Também aluna do 2º ano do Ensino Médio, Maria Eduarda Veras, de 17 anos, conta que os colegas já estão organizando um ato de repúdio à decisão da coordenação do colégio e cobrando mais diálogo com a comunidade escolar. “É uma completa censura. As coisas precisam de um pouco mais de discussão. Simplesmente, um grupo de pais foi atendido, e pronto. Faltou diálogo. E o livro já é usado nessa e em outras escolas há muito tempo. Por que o problema só teria surgido agora?”, questiona.

Mãe da aluna Maria Clara Nakamura, Ayllen Moreno, de 49 anos, credita a censura e o radicalismo aos pais que reclamaram da obra, e não à unidade de educação. “Os verdadeiros censores são os pais que são extremamente radicais. São os pais do mimimi. A ditadura militar, tratada pelo livro, foi um fato muito importante da história do país. Não pode ser negligenciada. O colégio sucumbiu a um grupo, que quer impedir seus filhos de ter contato com a História do Brasil, por conta de suas posições extremadas”, avaliou a advogada.

Para a aluna Sofia Moreno, do 3º ano, a rejeição dos pais à obra se deu por conta do momento político polarizado no país. “Os pais se sentiram incomodados por conta do momento político. A acusação de doutrinação comunista está completamente equivocada, porque o livro só narra os fatos. Essa exigência de retirada do livro do currículo só traduz o momento que estamos vivendo no Brasil. É um radicalismo provocado pela falta de diálogo”, opina.

Ex-aluno da unidade Barra da Tijuca, Robson Câmara disse que não se surpreendeu com a atitude do colégio. “No meu terceiro ano do segundo grau [hoje, 3º ano do Ensino Médio], alguns pais de alunos impediram que três livros fossem obrigatórios na aula de Literatura, porque não eram importantes para o vestibular. Um [dos títulos] era de Clarice Lispector. Foi a primeira vez que a li e foi uma experiência essencial na minha formação”, relembra.

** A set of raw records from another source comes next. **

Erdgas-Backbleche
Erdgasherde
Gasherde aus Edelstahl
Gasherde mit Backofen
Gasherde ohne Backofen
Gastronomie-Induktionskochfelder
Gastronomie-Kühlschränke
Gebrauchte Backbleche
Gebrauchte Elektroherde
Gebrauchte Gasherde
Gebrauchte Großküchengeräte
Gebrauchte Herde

A polêmica começou na segunda-feira, quando administradores da página “Ipanema Alerta” — cuja imagem de capa no Facebook traz uma propaganda eleitoral de Jair Bolsonaro e Flávio Bolsonaro, candidatos do PSL à Presidência da República e ao Senado — publicaram um post com o título “Colégio Santo Agostino - Leblon é acusado de doutrinar crianças do sexto ano (11 e 12 anos) com ideologia comunista em sala de aula” e um texto apócrifo que dizia: “Bom dia. Os pais do 6º ano do CSA estão indignados com o livro que a escola mandou ler no 4º bimestre. Meninos Sem Pátria conta a história de um jornalista que vive exilado com a família durante o regime militar e mediante a aventura, o livro critica governos militares enaltecendo a ótica de esquerda”. Apesar de alguns comentários favoráveis à postagem, a maioria a criticou com expressões como “as trevas voltaram” e “inquisição”.

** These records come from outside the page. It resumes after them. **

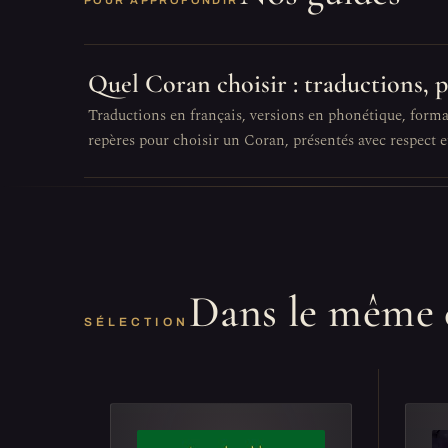
POUR APPROFONDIR
Quel Coran choisir : traductions, 
Traductions en français, versions en phonétique, format
repères pour choisir un Coran, présentés avec respect et
Dans le même 
SÉLECTION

Autor da obra alvo da polêmica, o escritor Luiz Puntel se disse surpreso com a decisão do colégio, já que a obra é adotada em diversas escolas. Ele também creditou a questão à polarização política. “Diante de tudo que estamos vivendo, as pessoas estão com os nervos à flor da pele”, avalia. “O livro tem 31 anos. Foi publicado quando ainda vivíamos a ditadura militar e sempre foi adotado nas escolas brasileiras. É o quarto mais vendido da Coleção Vaga-Lume [da Editora Ática]. Se o meu livro é uma apologia ao comunismo, então, “Dom Casmurro”, de Machado de Assim, é uma apologia à traição das mulheres? Não faz sentido”, compara.

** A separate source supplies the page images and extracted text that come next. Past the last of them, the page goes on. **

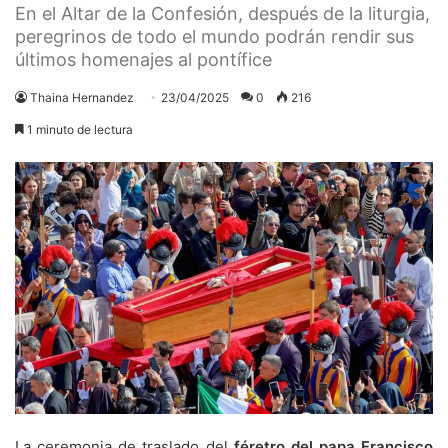
En el Altar de la Confesión, después de la liturgia,
peregrinos de todo el mundo podrán rendir sus
últimos homenajes al pontífice
Thaina Hernandez
23/04/2025
0
216
1 minuto de lectura
La ceremonia de traslado del
féretro del papa Francisco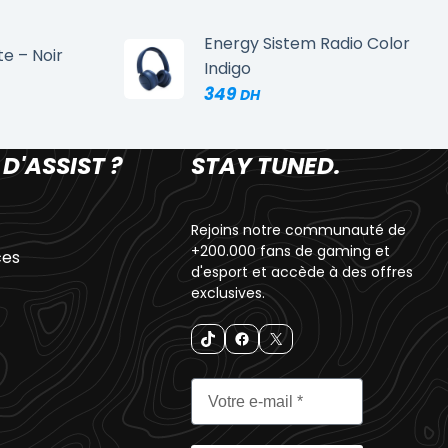
Energy Sistem Radio Color
te – Noir
Indigo
349
 D'ASSIST ?
STAY TUNED.
Rejoins notre communauté de
+200.000 fans de gaming et
ces
d'esport et accède à des offres
exclusives.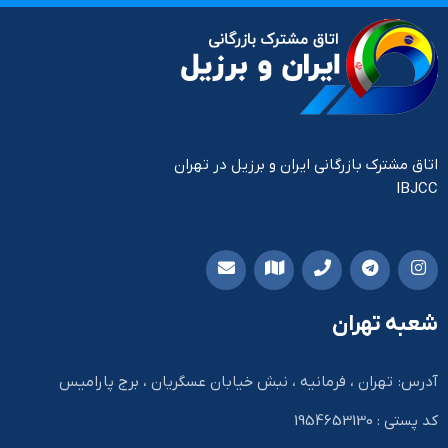
اتاق مشترک بازرگانی ایران و برزیل در تهران
IBJCC
شعبه تهران
آدرس: تهران ، فرمانیه ، نبش خیابان عسگریان ، برج پارامیس
کد پستی : 1954653130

Para Fernando Pena, professor da Faculdade de Educação da Universidade Federal Fluminense, o caso é “resultado do momento em que vivemos”, mas não se deve “ao contexto eleitoral”. “Há um discurso reacionário e uma perseguição a tudo aquilo que envolva questões como as de gênero ou política. O que aconteceu no Santo Agostinho vem acontecendo em várias escolas do país”, diz. Segundo o educador, em Araraquara, no interior de São Paulo, uma professora que trabalhou a obra “Capitães da areia”, de Jorge Amado, em sala foi acusada de doutrinação. “Há um movimento reacionário que incentiva os pais a pressionarem as escolas”, diz. O JB não conseguiu contactar os pais que pressionaram a escola. Procurada, a coordenação do colégio não se manifestou.